Depuis lundi 18 mai, une marée humaine de plus de 8 000 candidats à l’exil, en grande majorité des Marocains, a rejoint sans entrave le petit port espagnol à la faveur d’un relâchement des contrôles frontaliers : parmi eux, un nombre impressionnant de jeunes partis seuls ou d’enfants en bas âge, emmenés par leur famille.

© REUTERS/Jon Nazca

"Je cherche ma fille de 15 ans, elle est sortie de la maison pour traverser, une autre fille m’a dit l’avoir vue à Ceuta, je n’ai pas de nouvelles, personne ne sait rien", déclare, visiblement inquiet, Abdelhak Bouchahtaoui, un quinquagénaire croisé près de la frontière.

De nombreux parents s’approchent des barrières érigées sur la route vers l’Espagne dans l’espoir d’avoir des nouvelles de leurs enfants partis de l’autre côté.

"Ma mère ne cesse de m’appeler pour que je revienne mais l’aventure ne me fait pas peur", lâche Abdellah, 16 ans, refoulé mardi par les gardes espagnols.

Ce jeune déscolarisé depuis deux ans et employé comme mécanicien à Tanger a passé la nuit dans un jardin près du passage frontalier. D’autres ont investi les ruelles de Fnideq, où les habitants leur ont donné à boire et à manger.

1 500 mineurs expulsés

La plupart des mineurs désireux de s’exiler viennent d’un milieu défavorisé, sont déscolarisés et exercent parfois des petits métiers pour survivre. À Fnideq, tous rêvent d’une nouvelle brèche dans les contrôles frontaliers.
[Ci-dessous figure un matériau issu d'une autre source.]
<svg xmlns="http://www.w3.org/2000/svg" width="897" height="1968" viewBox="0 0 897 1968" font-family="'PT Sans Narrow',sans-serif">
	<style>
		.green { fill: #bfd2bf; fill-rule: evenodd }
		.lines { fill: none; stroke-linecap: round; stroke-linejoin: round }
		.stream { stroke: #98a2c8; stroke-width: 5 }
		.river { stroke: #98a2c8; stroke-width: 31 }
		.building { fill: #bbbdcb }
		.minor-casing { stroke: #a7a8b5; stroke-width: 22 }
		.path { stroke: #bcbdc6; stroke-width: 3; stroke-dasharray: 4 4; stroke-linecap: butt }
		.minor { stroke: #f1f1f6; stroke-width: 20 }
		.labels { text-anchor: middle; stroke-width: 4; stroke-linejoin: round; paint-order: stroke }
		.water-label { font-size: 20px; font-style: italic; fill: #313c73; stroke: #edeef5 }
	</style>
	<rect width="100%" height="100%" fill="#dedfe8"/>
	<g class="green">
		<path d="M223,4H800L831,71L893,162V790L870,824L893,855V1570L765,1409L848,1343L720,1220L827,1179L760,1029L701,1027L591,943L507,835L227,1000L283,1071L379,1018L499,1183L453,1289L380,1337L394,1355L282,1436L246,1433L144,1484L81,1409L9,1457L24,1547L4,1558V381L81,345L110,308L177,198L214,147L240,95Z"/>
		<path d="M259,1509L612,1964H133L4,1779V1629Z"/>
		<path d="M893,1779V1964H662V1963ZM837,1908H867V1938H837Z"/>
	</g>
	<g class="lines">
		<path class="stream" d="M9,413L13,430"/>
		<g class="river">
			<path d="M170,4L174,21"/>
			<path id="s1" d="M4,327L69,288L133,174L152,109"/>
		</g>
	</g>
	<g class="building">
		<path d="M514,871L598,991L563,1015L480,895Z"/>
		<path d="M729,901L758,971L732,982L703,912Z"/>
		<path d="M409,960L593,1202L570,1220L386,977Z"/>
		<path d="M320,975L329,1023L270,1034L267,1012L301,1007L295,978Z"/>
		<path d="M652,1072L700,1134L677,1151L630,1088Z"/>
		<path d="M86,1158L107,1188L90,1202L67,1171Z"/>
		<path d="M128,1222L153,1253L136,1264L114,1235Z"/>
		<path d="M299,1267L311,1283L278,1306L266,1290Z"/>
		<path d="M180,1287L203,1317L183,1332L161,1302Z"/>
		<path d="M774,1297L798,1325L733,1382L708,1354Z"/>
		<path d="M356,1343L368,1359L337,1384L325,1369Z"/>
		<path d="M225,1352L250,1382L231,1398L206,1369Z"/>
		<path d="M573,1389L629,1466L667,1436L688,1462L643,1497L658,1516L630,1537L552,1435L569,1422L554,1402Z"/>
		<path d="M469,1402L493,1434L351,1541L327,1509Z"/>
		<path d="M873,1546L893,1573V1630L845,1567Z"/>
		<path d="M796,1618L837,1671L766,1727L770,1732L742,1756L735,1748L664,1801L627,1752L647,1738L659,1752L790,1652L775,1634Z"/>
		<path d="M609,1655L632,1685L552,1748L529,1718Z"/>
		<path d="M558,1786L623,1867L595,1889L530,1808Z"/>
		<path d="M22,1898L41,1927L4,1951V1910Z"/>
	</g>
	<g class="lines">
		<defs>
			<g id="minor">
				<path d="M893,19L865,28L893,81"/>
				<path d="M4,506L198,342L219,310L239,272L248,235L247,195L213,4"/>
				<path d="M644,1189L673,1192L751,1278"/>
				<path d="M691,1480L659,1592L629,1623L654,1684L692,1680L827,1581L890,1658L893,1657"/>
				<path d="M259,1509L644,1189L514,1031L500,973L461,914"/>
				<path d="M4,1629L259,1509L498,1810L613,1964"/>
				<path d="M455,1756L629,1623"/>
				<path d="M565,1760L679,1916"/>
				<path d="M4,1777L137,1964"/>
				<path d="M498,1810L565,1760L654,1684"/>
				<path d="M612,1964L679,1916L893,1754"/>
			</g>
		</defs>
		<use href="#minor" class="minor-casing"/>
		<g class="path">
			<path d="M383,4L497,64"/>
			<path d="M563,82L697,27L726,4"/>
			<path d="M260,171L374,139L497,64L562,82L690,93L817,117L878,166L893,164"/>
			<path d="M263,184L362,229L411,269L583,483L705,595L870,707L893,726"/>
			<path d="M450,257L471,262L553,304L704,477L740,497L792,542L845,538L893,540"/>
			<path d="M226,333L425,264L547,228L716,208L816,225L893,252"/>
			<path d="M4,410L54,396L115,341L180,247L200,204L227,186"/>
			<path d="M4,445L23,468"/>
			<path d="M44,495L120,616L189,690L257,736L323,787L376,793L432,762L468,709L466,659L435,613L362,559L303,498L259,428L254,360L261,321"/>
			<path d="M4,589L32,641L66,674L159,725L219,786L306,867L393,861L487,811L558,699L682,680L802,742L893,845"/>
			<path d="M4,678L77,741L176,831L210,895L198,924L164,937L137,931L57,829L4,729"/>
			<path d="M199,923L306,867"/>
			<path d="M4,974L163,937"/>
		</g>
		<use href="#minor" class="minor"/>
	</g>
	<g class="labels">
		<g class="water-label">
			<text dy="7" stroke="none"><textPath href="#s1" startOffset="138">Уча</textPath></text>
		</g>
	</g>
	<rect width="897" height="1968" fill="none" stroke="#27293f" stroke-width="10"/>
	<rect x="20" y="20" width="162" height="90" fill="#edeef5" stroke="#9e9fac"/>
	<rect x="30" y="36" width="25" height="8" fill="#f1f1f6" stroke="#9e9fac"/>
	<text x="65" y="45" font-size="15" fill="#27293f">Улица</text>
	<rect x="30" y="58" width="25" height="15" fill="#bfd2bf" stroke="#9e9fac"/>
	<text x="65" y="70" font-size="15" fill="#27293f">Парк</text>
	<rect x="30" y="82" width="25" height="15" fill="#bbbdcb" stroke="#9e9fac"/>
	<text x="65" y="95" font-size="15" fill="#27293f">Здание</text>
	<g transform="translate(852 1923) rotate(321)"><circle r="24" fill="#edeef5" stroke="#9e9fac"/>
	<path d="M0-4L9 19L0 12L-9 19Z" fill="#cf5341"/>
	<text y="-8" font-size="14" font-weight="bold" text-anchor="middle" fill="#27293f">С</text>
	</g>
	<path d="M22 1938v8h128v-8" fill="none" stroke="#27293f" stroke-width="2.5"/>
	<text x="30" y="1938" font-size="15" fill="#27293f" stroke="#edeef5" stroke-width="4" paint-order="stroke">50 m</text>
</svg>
Au moins 4 800 migrants, dont 1 500 mineurs, ont été expulsés depuis lundi, selon les chiffres du ministère de l’Intérieur espagnol.

Cet afflux "impressionnant" de mineurs vers la frontière est une première d’après Omar Naji, un militant marocain des droits humains qui suit la question migratoire.

"Leur expulsion par l’Espagne est contraire aux traités internationaux des droits des enfants", s’indigne-t-il. "Les autorités marocaines les ont impliqués pour faire pression sur l’Espagne à des fins politiques", condamne-t-il du même souffle.

Mercredi après-midi, le flux vers Ceuta a peu à peu décru. Les quelques téméraires qui tentaient de rallier l’enclave à la nage ont été rapidement ramenés vers la rive marocaine par la marine royale. Côté espagnol, ceux qui arrivaient par la mer ont été très vite appréhendés et ramenés vers la frontière.

En 2018, le Conseil économique, social et environnemental du Maroc (CESE), un organisme officiel, s’était alarmé du fossé "vertigineux" séparant les 11 millions de jeunes Marocains du reste de la société et du "défi majeur" posé par leur insertion sociale.

Décrochage scolaire, chômage, emplois peu qualifiés, bas salaires, absence de couverture sociale… les jeunes de 15-34 ans, qui représentent un tiers de la population, restent les grands oubliés de la croissance, selon ce rapport.

La situation s’est encore aggravée avec la crise liée à la pandémie du Covid-19. L’an dernier, deux jeunes urbains sur cinq étaient au chômage, selon les chiffres officiels.